**Your assignment**: Would you work out how many of the lines below hold "layout" and reply with nothing but the number?

Data under study section start

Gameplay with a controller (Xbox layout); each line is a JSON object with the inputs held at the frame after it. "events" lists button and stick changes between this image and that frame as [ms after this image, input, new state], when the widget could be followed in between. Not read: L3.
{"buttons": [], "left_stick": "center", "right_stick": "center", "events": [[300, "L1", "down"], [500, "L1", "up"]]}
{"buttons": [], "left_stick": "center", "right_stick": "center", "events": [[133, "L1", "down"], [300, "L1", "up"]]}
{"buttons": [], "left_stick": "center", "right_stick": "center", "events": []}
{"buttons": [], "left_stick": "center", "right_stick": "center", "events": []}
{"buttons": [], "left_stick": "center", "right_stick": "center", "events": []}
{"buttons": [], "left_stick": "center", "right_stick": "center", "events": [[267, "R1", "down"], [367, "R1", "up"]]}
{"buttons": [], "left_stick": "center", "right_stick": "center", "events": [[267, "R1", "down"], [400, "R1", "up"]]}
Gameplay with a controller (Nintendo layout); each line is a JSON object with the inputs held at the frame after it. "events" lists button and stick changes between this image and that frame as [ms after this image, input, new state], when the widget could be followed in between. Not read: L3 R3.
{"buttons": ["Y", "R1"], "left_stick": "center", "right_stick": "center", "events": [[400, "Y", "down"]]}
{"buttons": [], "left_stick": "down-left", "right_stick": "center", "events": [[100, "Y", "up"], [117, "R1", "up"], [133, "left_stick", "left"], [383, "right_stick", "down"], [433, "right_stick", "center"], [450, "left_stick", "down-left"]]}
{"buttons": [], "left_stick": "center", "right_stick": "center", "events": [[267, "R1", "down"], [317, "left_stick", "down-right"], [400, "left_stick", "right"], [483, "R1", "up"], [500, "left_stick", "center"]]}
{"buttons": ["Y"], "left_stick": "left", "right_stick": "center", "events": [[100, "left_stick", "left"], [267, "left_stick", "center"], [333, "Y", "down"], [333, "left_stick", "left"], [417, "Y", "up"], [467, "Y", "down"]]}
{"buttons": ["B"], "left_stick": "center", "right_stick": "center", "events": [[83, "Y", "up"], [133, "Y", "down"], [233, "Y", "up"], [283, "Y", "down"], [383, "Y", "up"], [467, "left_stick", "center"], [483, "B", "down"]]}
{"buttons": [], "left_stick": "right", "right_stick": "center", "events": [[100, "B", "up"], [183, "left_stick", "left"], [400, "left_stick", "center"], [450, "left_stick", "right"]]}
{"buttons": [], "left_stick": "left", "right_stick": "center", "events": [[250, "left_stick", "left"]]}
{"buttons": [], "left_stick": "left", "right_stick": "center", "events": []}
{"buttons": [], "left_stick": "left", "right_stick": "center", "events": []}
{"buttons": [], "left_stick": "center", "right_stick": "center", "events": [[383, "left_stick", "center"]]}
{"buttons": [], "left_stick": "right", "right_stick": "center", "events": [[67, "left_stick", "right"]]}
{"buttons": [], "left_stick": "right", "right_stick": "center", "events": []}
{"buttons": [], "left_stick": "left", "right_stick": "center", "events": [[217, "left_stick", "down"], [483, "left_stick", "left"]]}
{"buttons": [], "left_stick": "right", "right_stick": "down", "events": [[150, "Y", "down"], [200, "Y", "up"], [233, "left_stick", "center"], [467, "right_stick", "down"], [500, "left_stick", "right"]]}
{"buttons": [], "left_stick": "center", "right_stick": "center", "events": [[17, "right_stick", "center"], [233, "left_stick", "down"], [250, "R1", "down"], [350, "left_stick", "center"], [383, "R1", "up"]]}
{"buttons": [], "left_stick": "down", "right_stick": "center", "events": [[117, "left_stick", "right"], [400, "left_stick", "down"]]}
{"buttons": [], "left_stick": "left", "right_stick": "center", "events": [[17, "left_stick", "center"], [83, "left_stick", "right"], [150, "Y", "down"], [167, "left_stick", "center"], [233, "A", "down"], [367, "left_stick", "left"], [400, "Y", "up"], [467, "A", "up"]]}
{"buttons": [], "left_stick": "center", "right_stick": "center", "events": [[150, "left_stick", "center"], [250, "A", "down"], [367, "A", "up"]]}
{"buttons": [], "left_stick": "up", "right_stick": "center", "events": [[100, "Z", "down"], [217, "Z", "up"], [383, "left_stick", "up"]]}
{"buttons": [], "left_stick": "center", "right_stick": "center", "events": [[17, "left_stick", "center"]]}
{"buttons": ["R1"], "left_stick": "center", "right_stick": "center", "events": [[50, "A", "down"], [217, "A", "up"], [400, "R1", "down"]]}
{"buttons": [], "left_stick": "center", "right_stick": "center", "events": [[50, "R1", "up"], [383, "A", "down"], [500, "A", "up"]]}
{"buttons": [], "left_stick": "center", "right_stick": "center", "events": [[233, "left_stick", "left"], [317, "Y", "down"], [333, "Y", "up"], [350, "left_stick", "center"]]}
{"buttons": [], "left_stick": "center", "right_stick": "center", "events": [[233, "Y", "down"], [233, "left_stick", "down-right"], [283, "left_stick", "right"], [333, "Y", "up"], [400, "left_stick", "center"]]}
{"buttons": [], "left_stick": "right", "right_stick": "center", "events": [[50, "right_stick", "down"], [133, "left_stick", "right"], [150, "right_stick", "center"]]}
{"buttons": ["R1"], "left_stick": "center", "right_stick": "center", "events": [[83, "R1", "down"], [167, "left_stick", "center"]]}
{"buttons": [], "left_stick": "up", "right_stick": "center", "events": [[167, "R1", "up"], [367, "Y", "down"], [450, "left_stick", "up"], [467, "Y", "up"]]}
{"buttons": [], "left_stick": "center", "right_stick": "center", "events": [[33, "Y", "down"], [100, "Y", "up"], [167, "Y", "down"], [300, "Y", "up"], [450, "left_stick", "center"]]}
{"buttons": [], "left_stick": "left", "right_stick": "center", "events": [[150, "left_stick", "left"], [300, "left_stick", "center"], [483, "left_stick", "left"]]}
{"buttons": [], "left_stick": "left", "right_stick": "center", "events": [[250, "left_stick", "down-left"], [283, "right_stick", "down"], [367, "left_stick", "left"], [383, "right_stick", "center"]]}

Data under study section end

**Finished task**: 2